Stefan Hentschel: Nein, diese Plattform ist kostenlos. Damit sollen Unternehmen erst einmal für das Thema „Digital“ sensibilisiert werden. Meine Erfahrung zeigt: Viele von ihnen haben noch gar nicht ihre Potenziale in der digitalen Welt ausgelotet.
Wirtschaftsforum: Ein Unternehmer gibt also sein Produkt ein – welchen unmittelbaren Erfolg hat er dann?
Stefan Hentschel: Der Holzbildhauer Gerd Schmieder und seinen Schwarzwalduhren ist ein schönes Beispiel hierfür: Ein kleiner Mittelständler findet in Deutschland einen gesättigten Markt vor. Er fragt sich, wie er seine Uhren weltweit vertreiben kann. Nach Eingabe des Begriffs „Kuckucksuhren“ ermittelt er über unsere Plattform ein Exportmarkt-Potenzial für Singapur. Damit ist es ihm gelungen, nicht nur eine Kampagne in Singapur zu entwickeln, sondern auch Geschäftskontakte anzubahnen – etwa für neue Importeure, die seine Kuckucksuhren importieren und an andere Kunden weiterverkaufen.
Wirtschaftsforum: Welchen Nutzen hat Google von der Plattform „Weltweit wachsen“?
Stefan Hentschel: In erster Linie wollen wir das Thema „Wissensaufbau“ bei den mittelständischen Unternehmen vorantreiben.
Klaas Flechsig: Was den Nutzen für Google anbelangt, so ist es ein mittelbarer. Wir haben die Hoffnung, dass Betriebe erkennen, welches große Potenzial ihnen das Internet aufzeigt, um ihren Geschäftserfolg zu vergrößern. Und wenn mehr Unternehmen in Online-Marketing investieren, hoffen wir, dass sie mittelfristig auch mehr in Google investieren werden – und in Werbung über unseren digitalen Kanal.

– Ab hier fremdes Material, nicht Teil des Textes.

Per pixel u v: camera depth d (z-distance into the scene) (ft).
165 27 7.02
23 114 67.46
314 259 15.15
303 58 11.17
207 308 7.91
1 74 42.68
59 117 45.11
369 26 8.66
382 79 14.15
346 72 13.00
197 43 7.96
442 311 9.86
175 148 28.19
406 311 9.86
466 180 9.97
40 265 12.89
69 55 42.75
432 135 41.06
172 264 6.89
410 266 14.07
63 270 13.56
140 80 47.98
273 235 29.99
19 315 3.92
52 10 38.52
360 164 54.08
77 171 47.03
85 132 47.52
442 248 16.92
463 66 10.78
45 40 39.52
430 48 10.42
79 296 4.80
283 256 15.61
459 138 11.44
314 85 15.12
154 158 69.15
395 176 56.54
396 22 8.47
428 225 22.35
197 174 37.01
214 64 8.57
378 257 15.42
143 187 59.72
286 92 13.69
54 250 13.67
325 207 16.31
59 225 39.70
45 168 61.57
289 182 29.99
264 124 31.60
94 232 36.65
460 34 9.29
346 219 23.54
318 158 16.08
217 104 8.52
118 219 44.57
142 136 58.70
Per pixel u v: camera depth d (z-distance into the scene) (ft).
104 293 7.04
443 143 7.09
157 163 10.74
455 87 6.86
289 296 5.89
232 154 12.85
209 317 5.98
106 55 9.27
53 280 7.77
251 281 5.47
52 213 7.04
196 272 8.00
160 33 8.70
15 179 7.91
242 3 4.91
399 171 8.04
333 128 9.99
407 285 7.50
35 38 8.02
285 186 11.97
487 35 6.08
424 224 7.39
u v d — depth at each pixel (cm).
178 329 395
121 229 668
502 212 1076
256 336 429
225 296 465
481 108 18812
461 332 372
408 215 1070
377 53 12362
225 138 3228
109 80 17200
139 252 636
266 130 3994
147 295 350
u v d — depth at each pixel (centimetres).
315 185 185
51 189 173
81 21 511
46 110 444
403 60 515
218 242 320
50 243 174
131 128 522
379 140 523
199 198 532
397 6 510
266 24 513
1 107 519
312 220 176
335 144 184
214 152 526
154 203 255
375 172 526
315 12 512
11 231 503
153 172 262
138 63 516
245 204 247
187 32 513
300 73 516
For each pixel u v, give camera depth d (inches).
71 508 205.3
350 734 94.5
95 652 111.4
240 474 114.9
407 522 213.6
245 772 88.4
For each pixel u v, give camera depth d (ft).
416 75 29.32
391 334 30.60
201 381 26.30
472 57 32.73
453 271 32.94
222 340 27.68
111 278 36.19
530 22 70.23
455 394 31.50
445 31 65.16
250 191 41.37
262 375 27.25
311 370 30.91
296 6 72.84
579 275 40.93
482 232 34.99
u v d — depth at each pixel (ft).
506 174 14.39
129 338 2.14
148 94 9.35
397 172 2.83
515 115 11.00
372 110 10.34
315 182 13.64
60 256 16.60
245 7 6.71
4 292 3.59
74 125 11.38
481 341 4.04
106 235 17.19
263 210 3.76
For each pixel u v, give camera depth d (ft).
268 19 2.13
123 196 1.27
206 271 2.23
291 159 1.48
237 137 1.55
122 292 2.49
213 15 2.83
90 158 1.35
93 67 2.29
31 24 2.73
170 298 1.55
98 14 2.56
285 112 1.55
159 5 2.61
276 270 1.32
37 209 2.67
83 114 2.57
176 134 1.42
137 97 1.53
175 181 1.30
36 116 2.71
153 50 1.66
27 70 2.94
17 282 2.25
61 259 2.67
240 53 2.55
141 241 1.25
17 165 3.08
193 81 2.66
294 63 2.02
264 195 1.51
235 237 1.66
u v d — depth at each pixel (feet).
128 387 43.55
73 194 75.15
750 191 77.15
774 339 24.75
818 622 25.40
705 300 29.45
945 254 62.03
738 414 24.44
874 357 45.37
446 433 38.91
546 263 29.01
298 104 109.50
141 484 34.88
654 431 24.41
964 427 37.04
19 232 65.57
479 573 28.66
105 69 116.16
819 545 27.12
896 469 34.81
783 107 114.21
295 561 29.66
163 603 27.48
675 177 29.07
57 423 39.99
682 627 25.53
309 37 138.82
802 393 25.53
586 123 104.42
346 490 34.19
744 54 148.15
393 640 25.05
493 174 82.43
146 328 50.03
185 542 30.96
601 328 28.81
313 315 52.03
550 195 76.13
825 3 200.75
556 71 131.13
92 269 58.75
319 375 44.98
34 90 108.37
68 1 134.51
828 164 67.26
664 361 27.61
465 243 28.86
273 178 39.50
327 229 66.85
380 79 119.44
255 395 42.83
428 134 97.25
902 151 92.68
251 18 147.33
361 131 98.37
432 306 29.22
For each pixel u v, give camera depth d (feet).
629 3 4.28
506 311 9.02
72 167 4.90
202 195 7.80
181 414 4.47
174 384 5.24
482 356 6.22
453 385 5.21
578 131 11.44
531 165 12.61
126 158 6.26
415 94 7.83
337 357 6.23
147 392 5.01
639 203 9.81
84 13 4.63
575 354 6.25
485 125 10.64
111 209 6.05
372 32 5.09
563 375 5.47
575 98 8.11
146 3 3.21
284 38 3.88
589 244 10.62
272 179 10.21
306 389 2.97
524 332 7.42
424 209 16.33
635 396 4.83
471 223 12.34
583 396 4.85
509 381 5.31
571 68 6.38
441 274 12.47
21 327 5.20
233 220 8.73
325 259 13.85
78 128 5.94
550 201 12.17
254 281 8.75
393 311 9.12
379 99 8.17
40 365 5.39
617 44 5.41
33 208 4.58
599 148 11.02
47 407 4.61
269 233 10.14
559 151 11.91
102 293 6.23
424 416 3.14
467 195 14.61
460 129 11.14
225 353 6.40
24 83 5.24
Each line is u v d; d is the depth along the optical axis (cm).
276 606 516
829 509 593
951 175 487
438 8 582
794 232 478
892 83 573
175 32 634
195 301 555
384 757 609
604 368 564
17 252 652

Wirtschaftsforum: Glauben Sie denn, dass der Mittelstand jetzt schon über die Fähigkeiten verfügt, die Erwartungen, die Sie formulieren, zu erfüllen? Denn die Herausforderungen sind ja enorm, angefangen von der Technik bis zu den Tools von Google, die beherrscht werden müssen. Und die Ängste, die beim Mittelständler vorhanden sind, vielleicht von den digitalen Tools beherrscht zu werden.
Klaas Flechsig: Nun, das Internet ist ein Medium, welches für potenzielle Konsumenten immer wichtiger wird. Um ihre Kunden weiterhin zu erreichen, müssen sich Unternehmen mit dem Internet auseinandersetzen. Sie können es nicht ignorieren – ganz unabhängig davon, ob sie ihre Werbung über Google oder über andere Unternehmen abwickeln möchten. Es gibt noch zu viele Unternehmen im deutschen Mittelstand, die diese Botschaft nicht gut genug verstanden haben.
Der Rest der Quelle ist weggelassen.